Şu anda gözüken, yetmez-ama-evetin sandalı, İsrail’in hani liderleri avlamak için hedefe fırlattığı roketlerine benzer bir şekilde iktidar tarafından batırıldı. Sizinle işim bitti dedi iktidar onlara. Onlar da “ya biz ne yaptık” dememek için kendilerini kurtarma yoluna sapıyorlar tek tek: “biz hep aynı pozisyondaydık, her zaman doğruyu istiyorduk, doğru değişti,” demeye getiriyorlar. “Dünya güzeli bir delikanlıydı şimdi çıktı mahalleleyi vurdu, biz nerden bilelim böyle olacağını,” gibisinden. İyi de mesele zaten buydu. Zaten tartışma ne olacağını doğru bilmek üzerineydi. Yanlış bildiğin ortaya çıktığı anda referandum momentinde de yanlış yapmış olduğun ortaya çıkmış demektir.

Neyse, gerek liberal veya sol-liberal gerekse sosyalist, radikal sol evetçi veya yetmez-ama-evetçi pozisyonların tüm dile hükmettikleri ve direnişin gerektiği bir momentte değiliz şu an.

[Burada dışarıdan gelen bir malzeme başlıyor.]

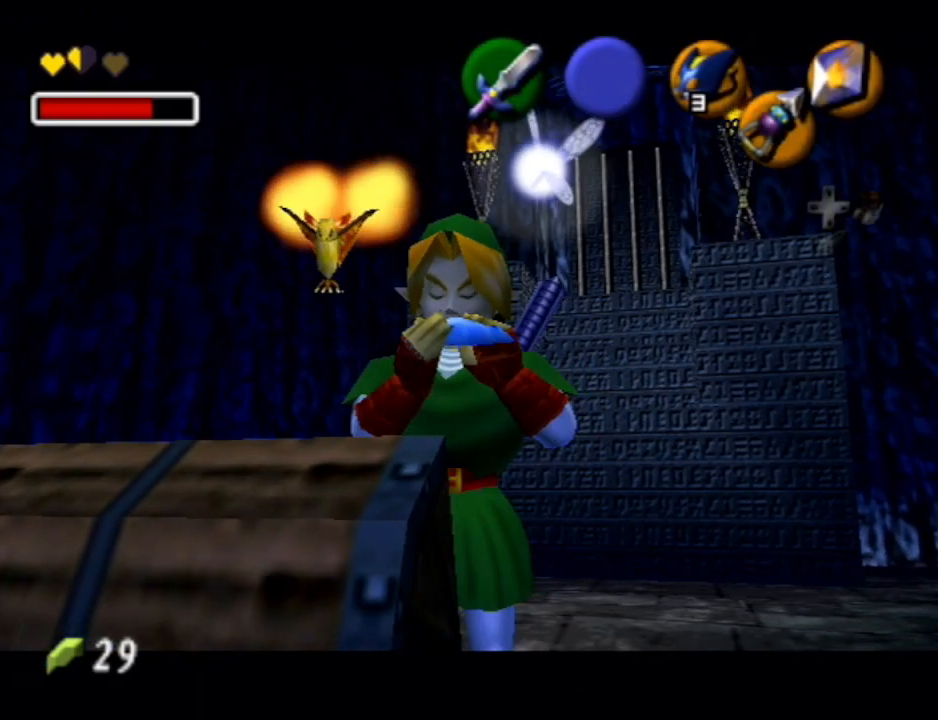
{"buttons": ["X"], "left_stick": "center", "right_stick": "center", "events": [[67, "Y", "down"], [167, "Y", "up"], [300, "X", "down"], [367, "X", "up"], [467, "X", "down"]]}
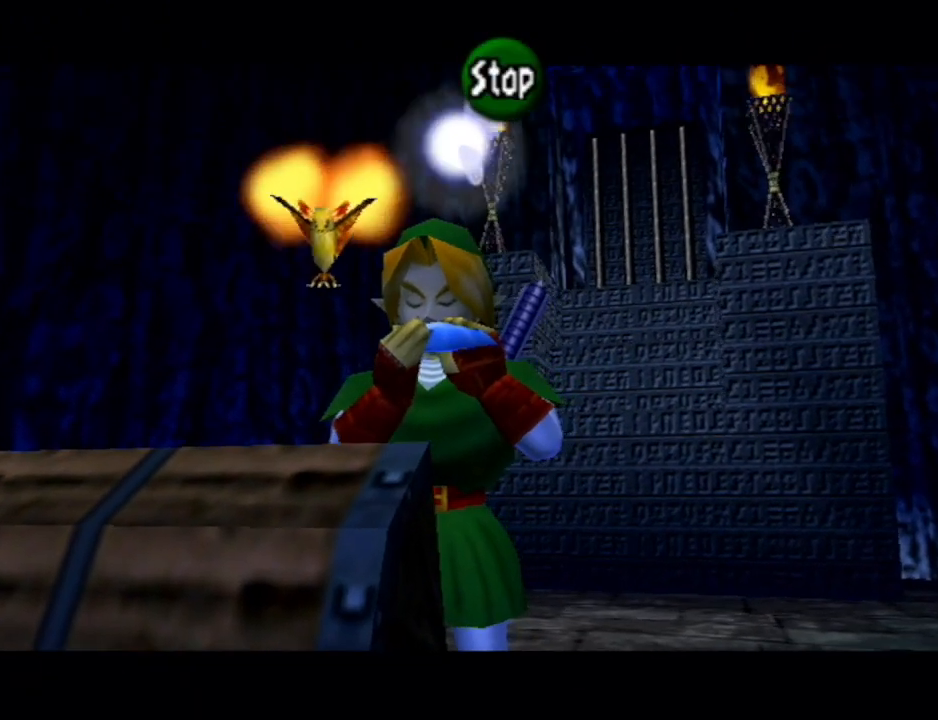
{"buttons": ["X"], "left_stick": "center", "right_stick": "center", "events": [[67, "X", "up"], [100, "A", "down"], [200, "A", "up"], [267, "Y", "down"], [400, "X", "down"], [400, "Y", "up"]]}
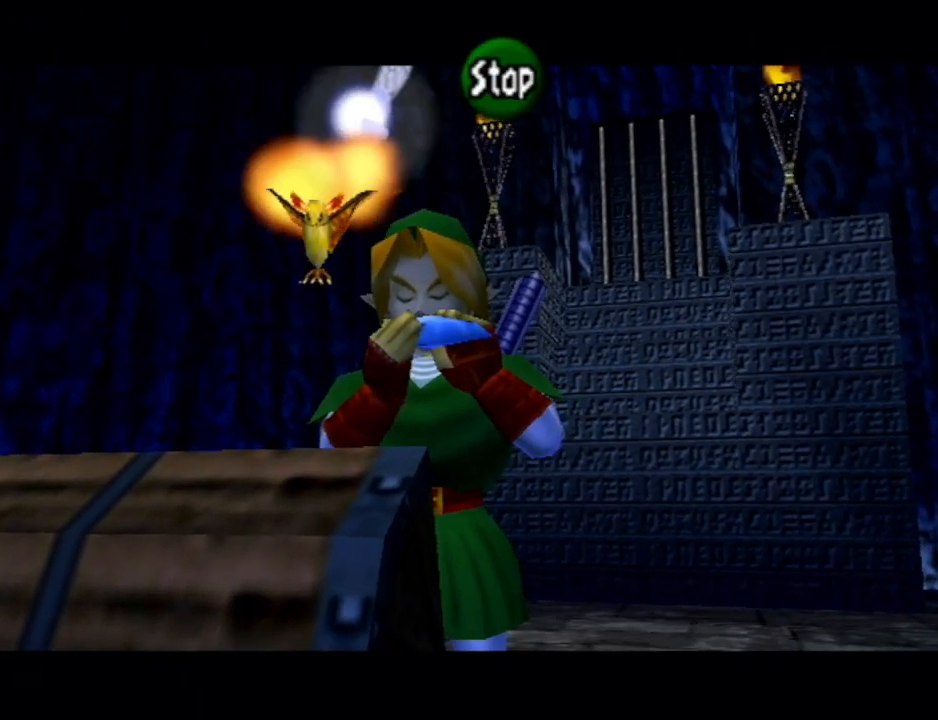
{"buttons": [], "left_stick": "center", "right_stick": "center", "events": [[67, "X", "up"], [67, "Z", "down"], [233, "Z", "up"]]}
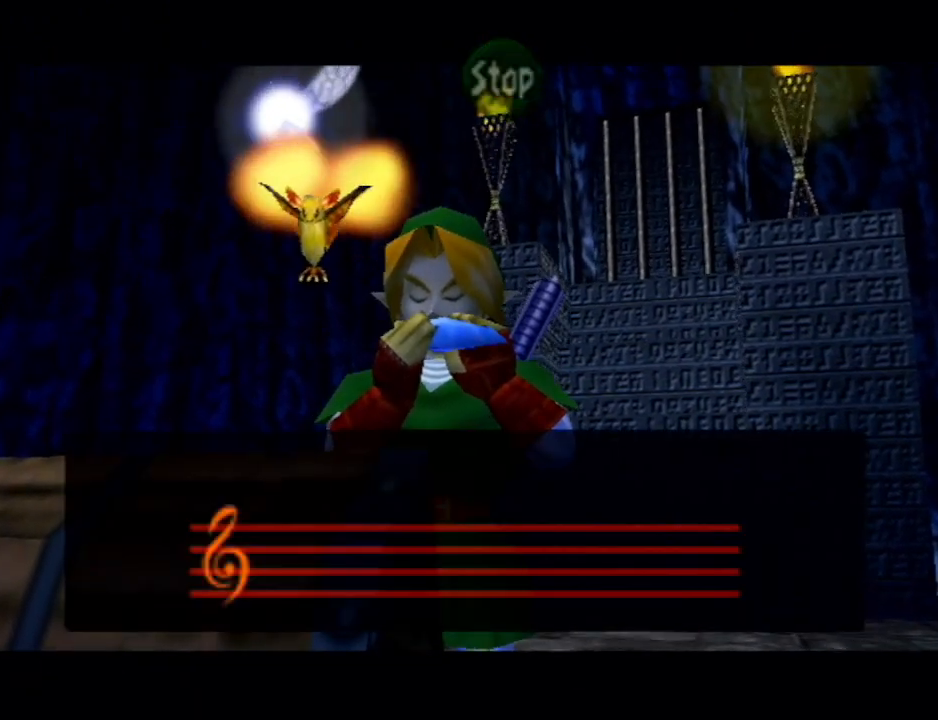
{"buttons": [], "left_stick": "center", "right_stick": "center", "events": []}
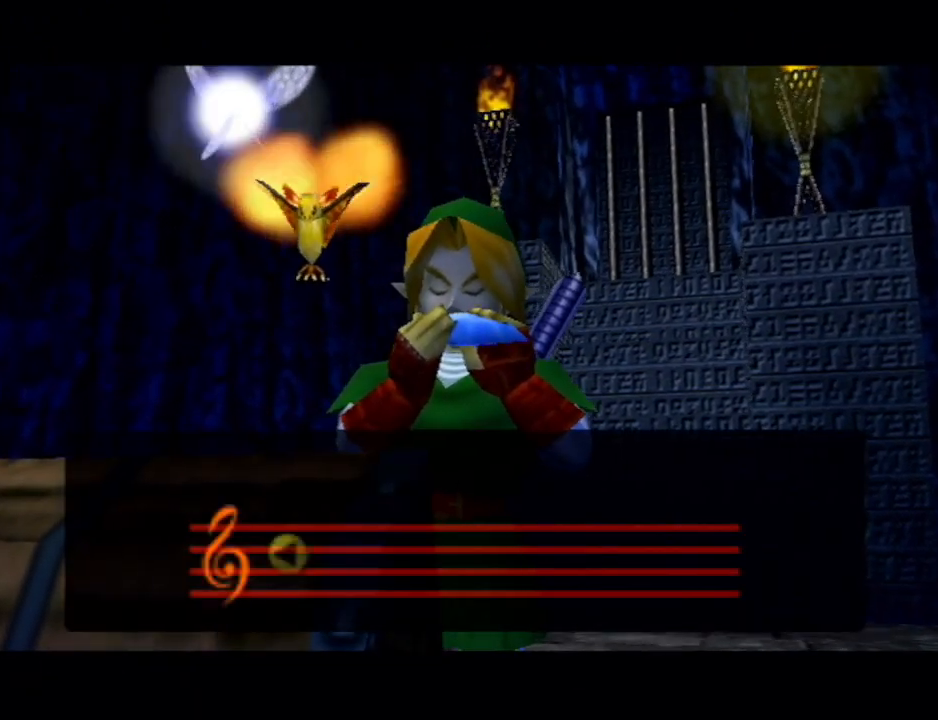
{"buttons": [], "left_stick": "center", "right_stick": "center", "events": []}
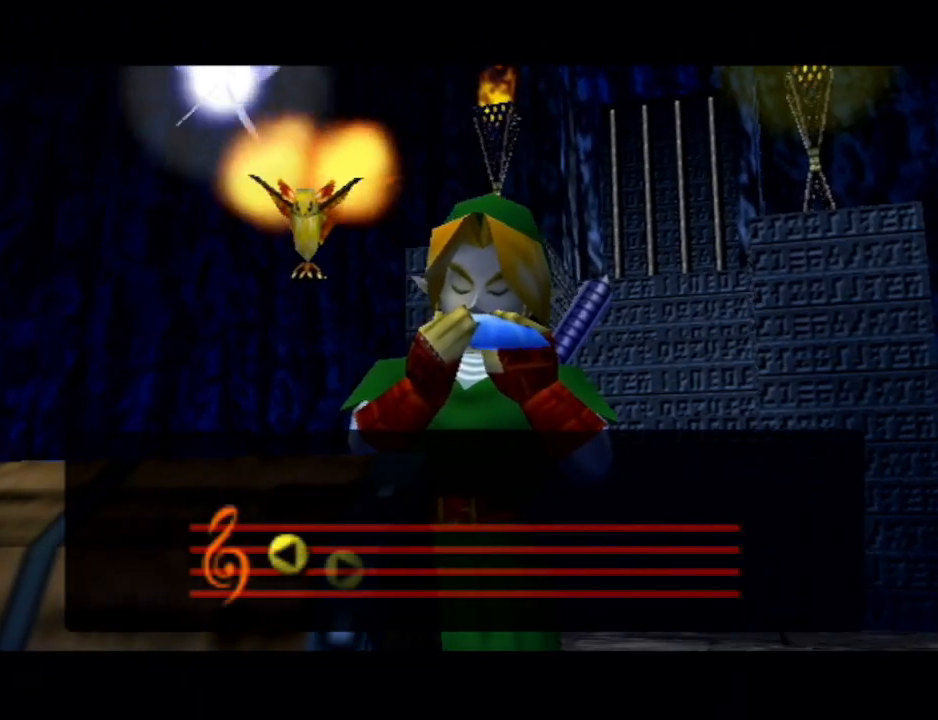
{"buttons": [], "left_stick": "center", "right_stick": "center", "events": []}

Çatladı oradaki iktidar perspektifi. Stendahl sendromunun başdönmesi yere düşmeyle zirvesine ulaştı. Boykutçu pozisyonun doğası gereği, hazır bu noktaya gelmişken bakışımızı öbür tarafa çevirelim ve şu hayırcı sola bakalım. Yetmez-ama-evetçi çizginin bu çöküşünden hayırcıların böbürlenmeye hakları var mı? Soru budur. Radikal sol pozisyonun temel değerlerine geri dönelim, hiçbirini bu süreçte kaybetmemeye odaklanalım dediler. Eyvallah. Peki Türkiye kültürüne veya sol kültürüne –bir AKP zokasını yutmamak dışında– ne katkıları oldu? Mesela hep onların dediklerini takip etmiş olsaydık Türk solu içindeki ağır milliyetçi eğilimler şimdi olduğu gibi gerileyecek miydi? Hiç zannetmiyorum. Otoriterliğin, militarist kültürün, erkekegemen kültürün, etnik dinsel farklılıkları ve bilumum mikro siyaseti merkezi bir ekonomik reform/devrim fikrine indirgemenin bütün teorik ve pratik parametreleriyle boğuşuyorlardı da kazanmalarına az mı kalmıştı? Daha basit soralım: kattıkları yeni bir değer var mı? Sanırım olmadığını kabul edeceklerdir, ama şunu söyleceklerdir: eski değerlerin hepsinin bir erozyonla yitip gitmesini ağaç olup engelledik! Tamam, buna da hak veriyorum, doğru, bu süreçte bir direniş göstermemiş olsalardı yetmez-ama-evet tepeden inmeciliği tek başına yarattığı iktidar sultasıyla eski değerlerin hepsini devrimden sonraya bırakma retoriğiyle ezip atmış olacaktı. Ama kim onları suçlayabilir? Özgürlüğün devrimden sonraya bırakılmasını evetçiler bulmadı herhalde bu memlekette!

Benim gördüğüm, evetçilik ve özellikle yetmez-ama-evetçilik hayırcı pozisyona çok şey kattı. Ve Türkiye sol kültürünün toplam özgürlükçüleşmesine bir yere (iktidarla baş dönene) kadar epey faydalı oldu. Türkiye’nin sol tarihi ortada. Kimse, biz zaten yapacaktık demesin. Peki olay nerede takıldı; hayırcısından evetçisine herkesin takıldığı yerde, tepeden inmecilikte, iktidar karşısında Stendhal sendromları yaşamada. Yönetici öznelere, kader adamlarına, başdanışmanlara, veziriazamlara dönüşme fikrinin hakimiyetini ortadan kaldırmaya geldi sıra. Yani başka bir siyaset kültürüne ihtiyaca. Başka bir öznelliğe. Bir tarafta Chavez baba gel bizi de kurtarların, öbür tarafta Kasımpaşa sen ne delikanlı abimizdinlerin yerini Tunus sokaklarına önce bir bakmanın, o hep mesafeli kalınan 2008 Yunanistan İsyanına dönmenin almasına. Tüm yatay dönüşümlere, özgürlüğü bir iktidara el koyma meselesi değil hayata el verme meselesi olarak görmeye, dünyayı alacakaranlıktan şafağa dönüştürmese de bir taşı alıp başka bir taşın üstüne koyan her şeye, genel Türkiye siyaseti içinde olsun bölgesel Kürt siyaseti içinde olsun, tabandan ne varsa, hangi ağsal, özgürlükçü çalışma yürütülüyorsa onlara bakmanın günü. Yeni bir iktidarı değil yeni bir öznelliği aramanın günü.